Why Fred Wilson Doesn’t Like Stock Buybacks

Friday, June 25th, 2010

For a VC in NYC, Fred Wilson demonstrates a remarkably unsophisticated understanding of stock buybacks:

I don’t remember the exact details of the buyback at TheStreet.com but we started buying the stock and it kept going down. [...] Eventually the market came back and the stock rose. And the company started making money and its reported earnings per share were higher as a result.

But I don’t view that stock buyback as successful. It didn’t fundamentally change the company in any way. We just gave back a lot of cash to the investors.

Um, Fred, that’s the explicit goal of a stock buyback. If the firm can use the cash productively — on positive-NPV projects — then it keeps the cash to invest in itself. If it can’t, it returns the cash to its shareholders — via a dividend or a share buyback.

The dividend indiscriminately gives all shareholders some cash, while the stock buyback gives shareholders the choice of selling their shares for cash or holding their shares, which should appreciate in value, as the bought-back shares are retired.

Either way, it’s not the kind of thing a growth-oriented firm should be doing — which Fred didn’t realize at the time:

With our stock buyback we were signaling to the market that we had no good ideas about how to spend that cash. We were signaling that we didn’t see much of a future in our business. And smart investors bet against those kinds of companies, managements, and boards.

Smart investors realize that a stock buyback signals a lack of growth opportunities, which is a terrible portent for a tech startup’s future — but just fine for a mature cash cow’s.


  1. If a buyer receives a dividend, they still have the choice of using that cash to buy new shares. “Indiscriminately giving shareholders cash” is funny way to phrase things. The entire point of a company is to give shareholders cash. All companies go through a life cycle — growth, maturity, decline. The problem with stock buy backs is that the shareholder who holds for the long term may never see a return on his investment, he will go through all three stages without ever getting any cash back. For that reason, I never buy the stock of mature companies that do not pay dividends. There’s no way you can win. And if you run the numbers on historical returns, the empirical evidence matches logic, mature companies that do not pay dividends give less of a return.

  2. Isegoria says:

    Absolutely, a dividend, which the shareholder can use to buy more shares, is theoretically no different from a share buyback, in which the shareholder can hold onto or sell back shares. In practice, a dividend forces a taxable even on investors who want to compound their wealth.

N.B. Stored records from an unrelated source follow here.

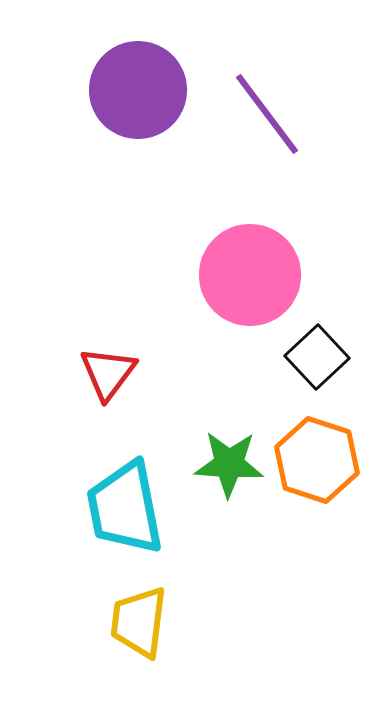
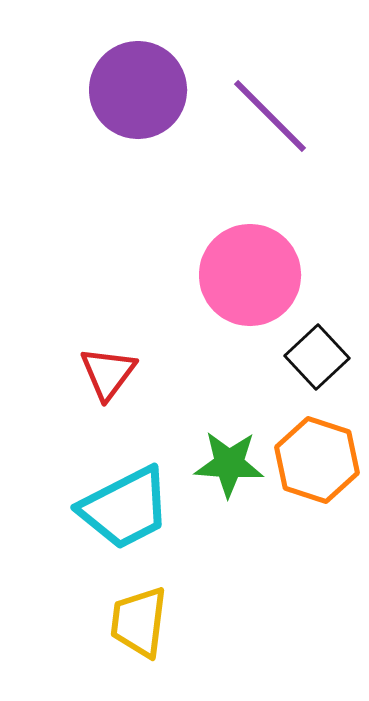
purple line: moved 3 px right, 2 px down; rotated 8 degrees counterclockwise
cyan trapezoid: rotated 106 degrees counterclockwise
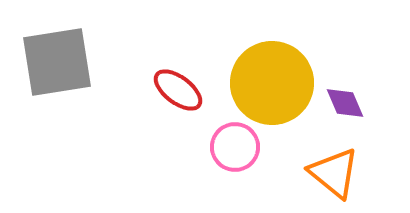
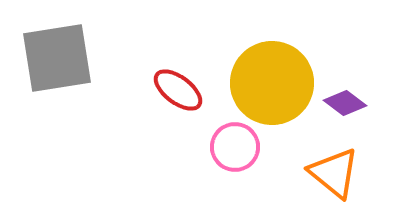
gray square: moved 4 px up
purple diamond: rotated 30 degrees counterclockwise
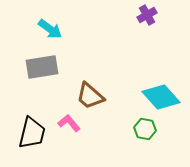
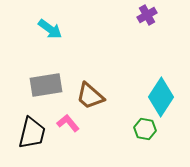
gray rectangle: moved 4 px right, 18 px down
cyan diamond: rotated 75 degrees clockwise
pink L-shape: moved 1 px left
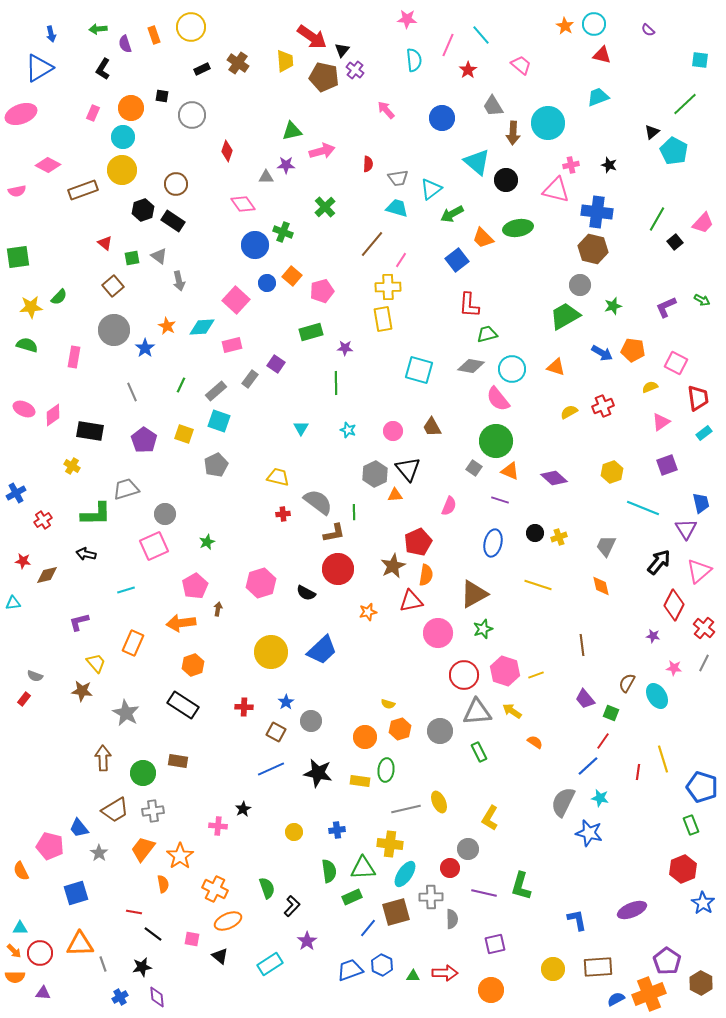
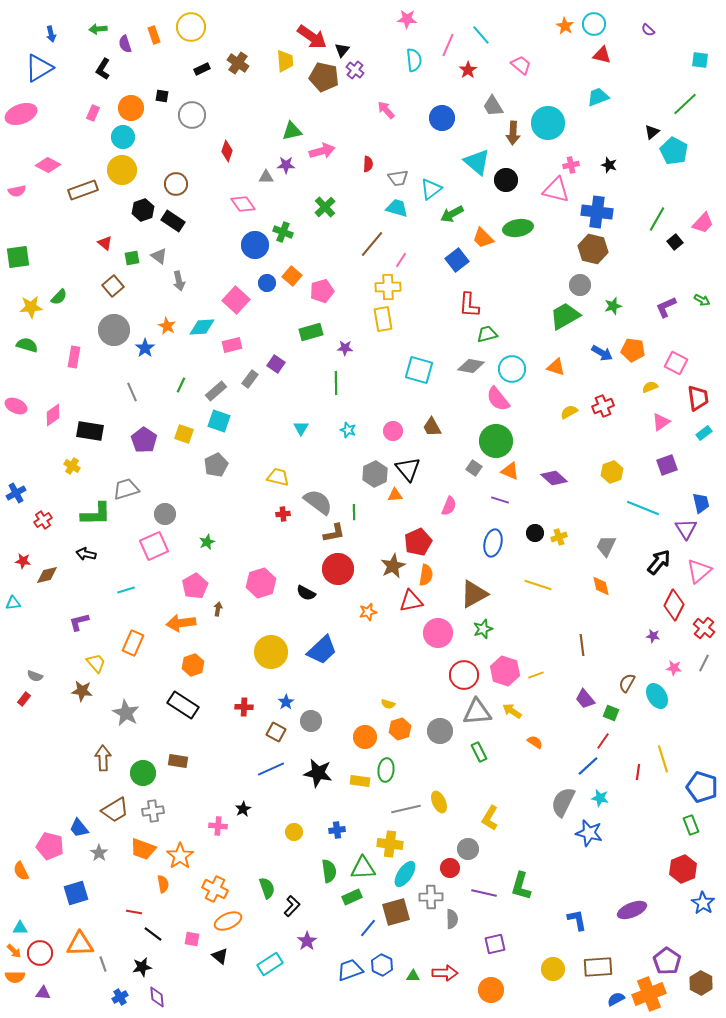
pink ellipse at (24, 409): moved 8 px left, 3 px up
orange trapezoid at (143, 849): rotated 108 degrees counterclockwise
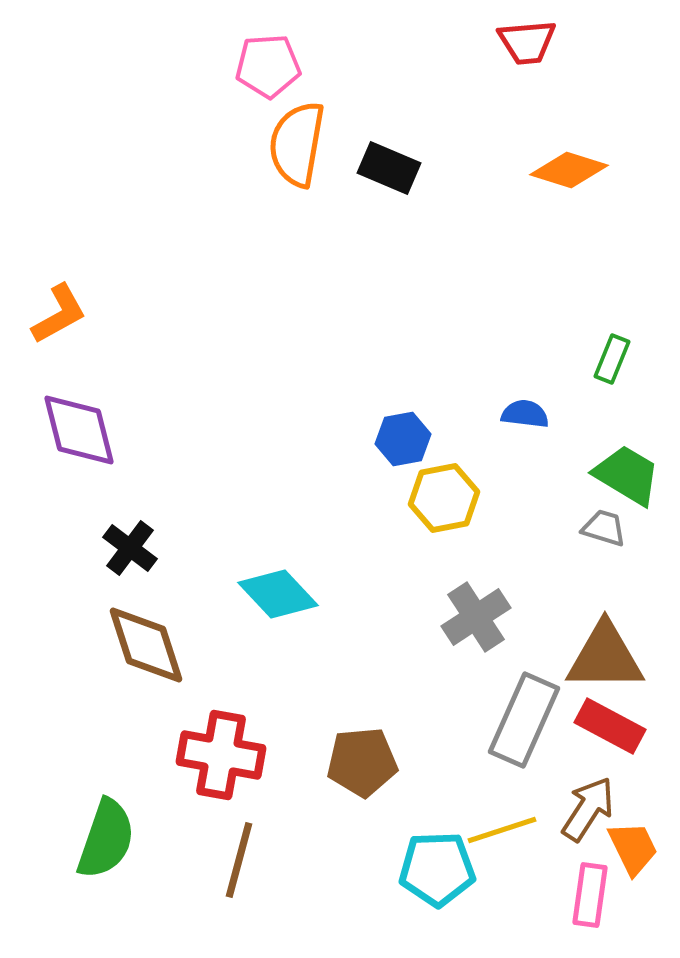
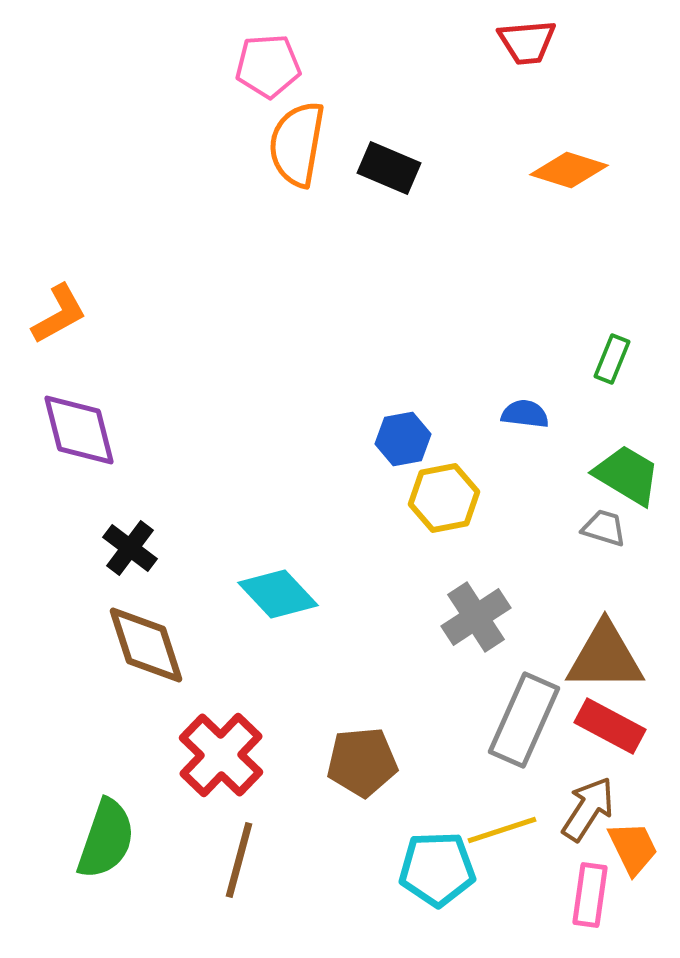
red cross: rotated 34 degrees clockwise
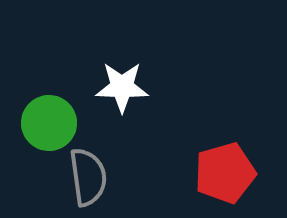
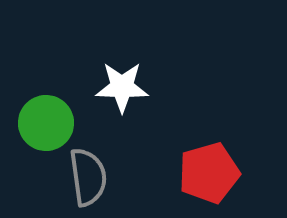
green circle: moved 3 px left
red pentagon: moved 16 px left
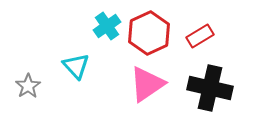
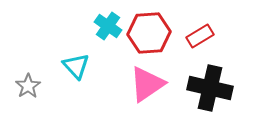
cyan cross: moved 1 px right; rotated 20 degrees counterclockwise
red hexagon: rotated 21 degrees clockwise
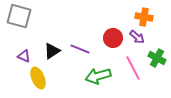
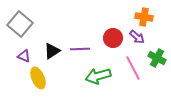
gray square: moved 1 px right, 8 px down; rotated 25 degrees clockwise
purple line: rotated 24 degrees counterclockwise
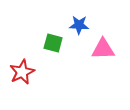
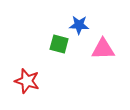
green square: moved 6 px right, 1 px down
red star: moved 5 px right, 9 px down; rotated 30 degrees counterclockwise
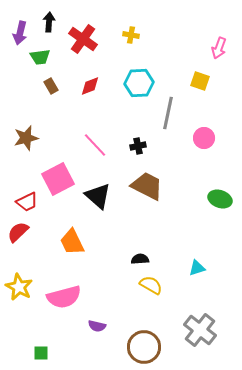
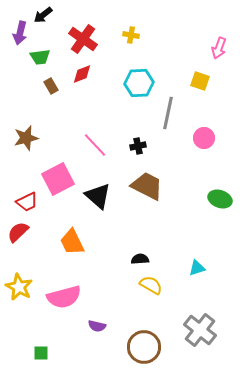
black arrow: moved 6 px left, 7 px up; rotated 132 degrees counterclockwise
red diamond: moved 8 px left, 12 px up
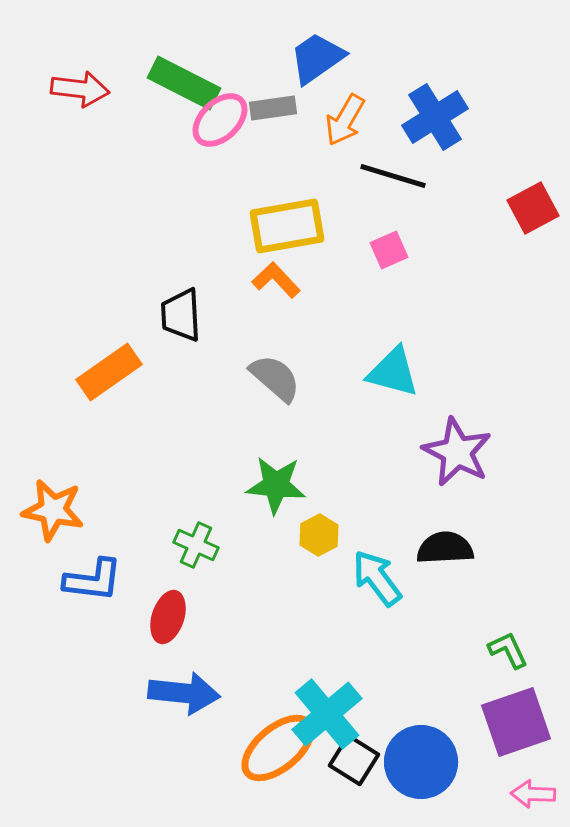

    I disagree that the entire point of a company is to give shareholders cash. The point of investing is to trade some cash now for the expectation of more cash later. Only a fraction of investors — widows and orphans — are looking to slowly divest and receive a steady stream of cash. Many young investors are doing the opposite — slowly investing and “dollar-cost averaging” with a fraction of their income. And some investors are making big moves in or out. Dividends are not obviously the single best way to handle excess cash.